The ‘conflict minerals’ regulation under preparation in the EU will likely go beyond the United States’ equivalent rules under the 2010 Dodd Frank Act. Hundreds of thousands of companies could end up being required to report on their sourcing of tin, tantalum, and tungsten. Better for them to get ready now, writes James Appleyard.
A ‘red-flagged’ bundle of emails has steadily been accumulating in many a sourcing and procurement professional’s inbox over the last two years. But as legislators iron out the finer points of the EU’s new conflict minerals law, how many companies can confidently say that they are fully up to speed with how the new regulations will affect their operations?
In potentially six months’ time, a whole range of businesses are likely to find themselves subject to an EU-wide mandatory system of self-certified supply chain due diligence for those who source 3TG (tin, tantalum, tungsten and gold) from ‘conflict-affected and high-risk areas’. Indeed, some of the wilder estimates suggest that the proposed regulation could apply to as many as 880,000 companies either in the EU or with EU interests. And of these, how many have done their homework, and how many will be playing compliance catch-up at the last minute?
Thanks to the conflict minerals reporting provisions of the US Dodd-Frank law, passed in 2010, a minority of EU-based companies now possess some experience of eliminating 3TG from their supply chain. For the majority of businesses, however, Brussels’ future mandatory reporting obligations will be their first attempt at tracing conflict minerals in the supply chain.
Discussions between the three central EU institutions are now underway to reach a final compromise on the draft law, and a final resolution is expected during Slovakia’s presidency of the Council of the European Union, in the second half of 2016. Businesses therefore need to act fast, to either develop an internal conflict minerals programme from scratch, or to scale up their existing compliance programmes to meet the responsible sourcing requirements that the EU is likely to introduce – potentially by the end of this year.
Widening scope of due diligence
Without a doubt, Brussels’ plan to widen the scope of conflict minerals due diligence beyond the limited geographical scope of Dodd-Frank will place severe strain on businesses’ nascent responsible sourcing capabilities. Many of the companies that have previously filed conflict minerals reports to the US Securities Exchange Commission have taken painstaking measures to ensure that the 3TG they source from the DR Congo comes from legitimate mines. However, Brussels’ decision to cast the compliance net further afield to include ‘conflict-affected and high-risk areas’ generates a fresh new wave of compliance headaches.

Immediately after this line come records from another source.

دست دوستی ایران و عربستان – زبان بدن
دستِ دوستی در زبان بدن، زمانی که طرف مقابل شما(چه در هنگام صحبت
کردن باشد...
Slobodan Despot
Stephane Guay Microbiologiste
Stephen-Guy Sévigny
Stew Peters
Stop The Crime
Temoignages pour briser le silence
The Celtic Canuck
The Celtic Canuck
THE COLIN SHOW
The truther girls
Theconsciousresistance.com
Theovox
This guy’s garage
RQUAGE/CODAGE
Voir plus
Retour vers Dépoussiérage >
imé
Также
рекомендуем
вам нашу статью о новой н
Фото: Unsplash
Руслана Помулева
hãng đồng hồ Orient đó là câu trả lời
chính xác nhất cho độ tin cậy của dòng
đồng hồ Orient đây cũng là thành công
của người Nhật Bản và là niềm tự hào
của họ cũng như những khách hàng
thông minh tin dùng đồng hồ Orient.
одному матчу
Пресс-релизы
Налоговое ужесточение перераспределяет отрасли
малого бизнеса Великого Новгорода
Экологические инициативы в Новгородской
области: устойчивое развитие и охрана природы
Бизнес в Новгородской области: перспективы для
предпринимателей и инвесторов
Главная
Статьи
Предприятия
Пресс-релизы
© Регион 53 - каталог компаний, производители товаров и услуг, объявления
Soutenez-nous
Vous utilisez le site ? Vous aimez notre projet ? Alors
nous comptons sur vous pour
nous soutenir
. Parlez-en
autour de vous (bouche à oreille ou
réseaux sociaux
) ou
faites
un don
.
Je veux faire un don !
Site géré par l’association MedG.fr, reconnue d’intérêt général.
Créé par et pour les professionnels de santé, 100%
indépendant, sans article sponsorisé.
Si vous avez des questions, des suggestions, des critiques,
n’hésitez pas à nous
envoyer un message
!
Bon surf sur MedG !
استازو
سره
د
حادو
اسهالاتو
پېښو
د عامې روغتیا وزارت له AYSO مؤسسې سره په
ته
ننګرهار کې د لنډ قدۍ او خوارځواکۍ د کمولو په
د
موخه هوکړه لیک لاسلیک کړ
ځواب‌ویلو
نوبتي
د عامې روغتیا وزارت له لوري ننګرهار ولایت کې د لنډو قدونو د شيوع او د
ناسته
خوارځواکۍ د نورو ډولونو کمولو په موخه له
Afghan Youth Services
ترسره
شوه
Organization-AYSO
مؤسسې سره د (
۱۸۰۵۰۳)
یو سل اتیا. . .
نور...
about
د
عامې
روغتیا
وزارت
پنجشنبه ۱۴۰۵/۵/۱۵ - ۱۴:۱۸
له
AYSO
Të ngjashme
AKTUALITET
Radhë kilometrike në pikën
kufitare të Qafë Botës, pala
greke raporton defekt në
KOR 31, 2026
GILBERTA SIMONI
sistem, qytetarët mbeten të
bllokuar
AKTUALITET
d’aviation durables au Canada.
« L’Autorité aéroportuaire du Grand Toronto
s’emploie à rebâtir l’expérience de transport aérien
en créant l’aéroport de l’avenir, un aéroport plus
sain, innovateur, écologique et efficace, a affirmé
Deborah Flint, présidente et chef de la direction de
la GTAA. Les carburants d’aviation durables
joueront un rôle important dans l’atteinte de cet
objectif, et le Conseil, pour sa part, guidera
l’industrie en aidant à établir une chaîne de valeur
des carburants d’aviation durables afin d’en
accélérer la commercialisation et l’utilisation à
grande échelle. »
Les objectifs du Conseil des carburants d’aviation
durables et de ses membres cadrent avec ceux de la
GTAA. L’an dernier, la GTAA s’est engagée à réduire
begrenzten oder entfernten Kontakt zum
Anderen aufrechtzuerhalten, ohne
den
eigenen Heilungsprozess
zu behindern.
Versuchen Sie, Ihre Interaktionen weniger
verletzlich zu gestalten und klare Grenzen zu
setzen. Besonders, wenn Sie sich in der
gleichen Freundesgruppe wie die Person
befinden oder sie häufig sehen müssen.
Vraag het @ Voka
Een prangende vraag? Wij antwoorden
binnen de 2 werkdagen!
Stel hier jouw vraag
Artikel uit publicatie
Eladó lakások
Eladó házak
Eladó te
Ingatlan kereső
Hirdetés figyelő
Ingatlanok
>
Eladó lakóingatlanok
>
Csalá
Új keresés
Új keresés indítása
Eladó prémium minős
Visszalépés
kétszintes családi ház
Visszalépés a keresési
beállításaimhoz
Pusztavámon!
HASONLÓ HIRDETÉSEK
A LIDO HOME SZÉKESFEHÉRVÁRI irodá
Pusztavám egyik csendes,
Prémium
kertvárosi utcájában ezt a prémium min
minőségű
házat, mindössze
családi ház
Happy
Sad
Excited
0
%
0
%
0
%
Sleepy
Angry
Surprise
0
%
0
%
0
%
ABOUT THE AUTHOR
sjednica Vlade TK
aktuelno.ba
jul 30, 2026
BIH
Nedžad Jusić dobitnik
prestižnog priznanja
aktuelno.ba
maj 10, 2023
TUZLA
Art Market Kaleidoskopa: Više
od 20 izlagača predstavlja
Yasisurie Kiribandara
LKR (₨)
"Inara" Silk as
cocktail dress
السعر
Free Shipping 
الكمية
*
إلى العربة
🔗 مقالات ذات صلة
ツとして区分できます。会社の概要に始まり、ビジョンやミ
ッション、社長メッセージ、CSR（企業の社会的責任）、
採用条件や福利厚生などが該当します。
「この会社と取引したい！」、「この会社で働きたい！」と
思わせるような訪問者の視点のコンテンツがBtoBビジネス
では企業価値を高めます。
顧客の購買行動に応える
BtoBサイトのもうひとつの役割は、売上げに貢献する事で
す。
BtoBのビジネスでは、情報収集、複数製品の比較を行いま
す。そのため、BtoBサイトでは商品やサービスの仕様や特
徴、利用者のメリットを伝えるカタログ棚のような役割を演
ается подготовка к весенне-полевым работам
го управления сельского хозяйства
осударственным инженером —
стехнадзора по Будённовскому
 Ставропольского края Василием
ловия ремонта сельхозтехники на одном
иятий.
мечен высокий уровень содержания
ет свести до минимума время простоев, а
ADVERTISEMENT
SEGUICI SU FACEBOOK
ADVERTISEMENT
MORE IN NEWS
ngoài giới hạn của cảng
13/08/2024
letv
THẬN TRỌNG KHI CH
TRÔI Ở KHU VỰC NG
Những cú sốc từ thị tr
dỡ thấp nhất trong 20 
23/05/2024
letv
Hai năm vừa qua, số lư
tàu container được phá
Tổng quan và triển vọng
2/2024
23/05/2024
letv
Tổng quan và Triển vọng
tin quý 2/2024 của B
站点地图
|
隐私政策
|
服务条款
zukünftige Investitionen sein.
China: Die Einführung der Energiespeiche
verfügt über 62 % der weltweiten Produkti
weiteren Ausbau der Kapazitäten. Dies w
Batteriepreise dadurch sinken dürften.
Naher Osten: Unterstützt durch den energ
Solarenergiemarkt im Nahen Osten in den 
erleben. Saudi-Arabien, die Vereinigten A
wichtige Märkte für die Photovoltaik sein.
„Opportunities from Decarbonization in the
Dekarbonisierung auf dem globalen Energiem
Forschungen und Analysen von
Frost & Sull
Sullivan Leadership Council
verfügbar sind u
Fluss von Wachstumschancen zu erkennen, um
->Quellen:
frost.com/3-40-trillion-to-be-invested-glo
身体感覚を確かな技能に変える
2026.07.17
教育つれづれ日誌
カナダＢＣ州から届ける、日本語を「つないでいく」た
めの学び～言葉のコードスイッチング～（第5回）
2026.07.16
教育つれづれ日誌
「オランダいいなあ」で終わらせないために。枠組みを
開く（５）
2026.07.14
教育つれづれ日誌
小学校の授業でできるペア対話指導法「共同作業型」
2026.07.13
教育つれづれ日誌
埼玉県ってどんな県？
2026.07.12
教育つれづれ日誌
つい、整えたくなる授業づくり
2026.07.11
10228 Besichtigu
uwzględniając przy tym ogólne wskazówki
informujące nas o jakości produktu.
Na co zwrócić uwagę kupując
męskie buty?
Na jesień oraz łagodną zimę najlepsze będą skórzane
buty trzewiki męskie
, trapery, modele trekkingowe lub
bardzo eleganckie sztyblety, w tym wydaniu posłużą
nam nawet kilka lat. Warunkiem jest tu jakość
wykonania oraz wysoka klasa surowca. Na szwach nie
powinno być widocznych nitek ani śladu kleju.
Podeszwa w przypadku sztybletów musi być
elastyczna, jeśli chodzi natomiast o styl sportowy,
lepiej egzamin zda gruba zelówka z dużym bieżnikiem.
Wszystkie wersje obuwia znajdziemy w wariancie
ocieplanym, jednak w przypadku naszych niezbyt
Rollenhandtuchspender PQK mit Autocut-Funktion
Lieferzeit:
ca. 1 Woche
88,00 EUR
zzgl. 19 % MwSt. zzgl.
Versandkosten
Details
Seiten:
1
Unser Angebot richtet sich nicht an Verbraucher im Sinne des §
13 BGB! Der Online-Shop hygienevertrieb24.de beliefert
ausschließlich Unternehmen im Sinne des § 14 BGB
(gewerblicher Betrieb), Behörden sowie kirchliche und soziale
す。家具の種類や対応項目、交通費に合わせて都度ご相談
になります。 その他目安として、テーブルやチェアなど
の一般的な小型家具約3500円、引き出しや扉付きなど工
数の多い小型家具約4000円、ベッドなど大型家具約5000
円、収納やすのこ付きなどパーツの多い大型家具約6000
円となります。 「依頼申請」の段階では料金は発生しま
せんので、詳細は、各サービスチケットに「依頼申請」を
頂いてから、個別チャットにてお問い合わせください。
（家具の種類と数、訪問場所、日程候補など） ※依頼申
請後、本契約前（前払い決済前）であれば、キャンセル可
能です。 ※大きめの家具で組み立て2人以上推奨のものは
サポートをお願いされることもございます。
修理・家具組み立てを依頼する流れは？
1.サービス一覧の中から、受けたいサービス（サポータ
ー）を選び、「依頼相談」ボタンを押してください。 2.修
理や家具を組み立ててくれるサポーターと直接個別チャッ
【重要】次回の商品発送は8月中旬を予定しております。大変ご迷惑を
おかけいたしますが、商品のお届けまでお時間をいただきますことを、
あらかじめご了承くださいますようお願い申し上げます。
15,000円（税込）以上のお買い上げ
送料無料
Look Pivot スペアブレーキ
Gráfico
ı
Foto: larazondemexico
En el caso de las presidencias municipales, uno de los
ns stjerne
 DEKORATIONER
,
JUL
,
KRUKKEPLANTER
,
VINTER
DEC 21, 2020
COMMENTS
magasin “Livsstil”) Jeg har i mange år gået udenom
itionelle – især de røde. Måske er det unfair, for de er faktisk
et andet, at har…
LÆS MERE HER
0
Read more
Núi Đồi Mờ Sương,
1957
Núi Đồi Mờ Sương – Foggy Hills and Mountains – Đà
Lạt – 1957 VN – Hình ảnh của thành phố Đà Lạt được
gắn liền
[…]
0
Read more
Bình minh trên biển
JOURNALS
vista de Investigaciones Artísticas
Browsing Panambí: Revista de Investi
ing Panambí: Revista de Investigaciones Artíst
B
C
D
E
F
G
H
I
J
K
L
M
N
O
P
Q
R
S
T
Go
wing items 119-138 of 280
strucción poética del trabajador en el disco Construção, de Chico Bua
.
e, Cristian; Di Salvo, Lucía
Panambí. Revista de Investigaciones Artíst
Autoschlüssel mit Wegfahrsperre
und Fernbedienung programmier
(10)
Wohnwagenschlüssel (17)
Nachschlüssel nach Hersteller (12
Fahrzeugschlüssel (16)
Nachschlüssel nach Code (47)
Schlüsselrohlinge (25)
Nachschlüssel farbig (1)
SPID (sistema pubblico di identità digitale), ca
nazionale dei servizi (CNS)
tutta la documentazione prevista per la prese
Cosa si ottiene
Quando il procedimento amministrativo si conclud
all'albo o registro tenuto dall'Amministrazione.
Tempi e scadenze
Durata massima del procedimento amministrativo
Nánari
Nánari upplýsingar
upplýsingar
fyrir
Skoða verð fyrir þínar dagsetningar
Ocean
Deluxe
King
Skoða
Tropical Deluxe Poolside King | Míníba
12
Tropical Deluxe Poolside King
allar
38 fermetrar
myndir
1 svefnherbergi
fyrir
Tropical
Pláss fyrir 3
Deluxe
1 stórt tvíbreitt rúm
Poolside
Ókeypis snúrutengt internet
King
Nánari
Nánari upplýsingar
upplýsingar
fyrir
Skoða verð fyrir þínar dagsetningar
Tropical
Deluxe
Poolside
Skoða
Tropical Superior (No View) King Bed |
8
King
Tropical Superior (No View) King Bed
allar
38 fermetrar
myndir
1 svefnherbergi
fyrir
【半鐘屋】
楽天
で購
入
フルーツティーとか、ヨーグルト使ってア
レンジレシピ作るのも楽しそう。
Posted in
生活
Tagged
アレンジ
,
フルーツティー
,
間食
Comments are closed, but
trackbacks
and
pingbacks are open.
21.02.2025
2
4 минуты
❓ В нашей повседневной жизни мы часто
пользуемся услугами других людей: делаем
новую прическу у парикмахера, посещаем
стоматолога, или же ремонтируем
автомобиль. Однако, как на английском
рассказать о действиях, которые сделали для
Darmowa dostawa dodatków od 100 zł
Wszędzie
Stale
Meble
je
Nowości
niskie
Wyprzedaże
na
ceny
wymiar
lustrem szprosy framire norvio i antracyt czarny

Shifting the geographical goalposts for conflict minerals supply chain due diligence could, in effect, mean not only tracing tantalum from DR Congo, but also tungsten from China, gold from Zimbabwe and tin from Myanmar. If past experience is anything to go by, the difficulties businesses encountered in meeting the reporting requirements of Dodd-Frank are highly likely to be replicated and indeed exacerbated by the EU’s more geographically far-reaching system. Therefore, now is the time for many businesses to rapidly take stock of the different actors along their supply chains from which they may be procuring tainted 3TG.
Identifying ethically tainted 3TG is not straightforward, however. As a precursor for responsible management, companies need to establish a dialogue with downstream and, if possible, upstream business partners to provide insight into their sourcing practices. On top of that, sourcing and procurement professionals must evaluate the degree to which the participation of their business partners in established certification schemes, such as the Conflict-Free Smelter Program, support their compliance with the EU’s proposed regulation.
Even if companies succeed in peeling back the layers of their mineral supply chains to the critical smelter/refinery level, further barriers to tracing conflict minerals may remain: the mixing of ores from different locations during the smelting process, threadbare supplier documentation, the smuggling of 3TG in areas of weak governance – the list goes on.
Although the finer points of the EU’s proposed conflict minerals law remain subject to Member State review, its entry into force is only a matter of time, and responsible businesses must rapidly gear up to ensure compliance with its provisions. Companies that have learnt the lessons from the initial roll-out of the Dodd-Frank reporting process may have a head start; however, the adoption of the right risk management programmes is going to be absolutely critical to meeting the EU’s conflict mineral due diligence obligations.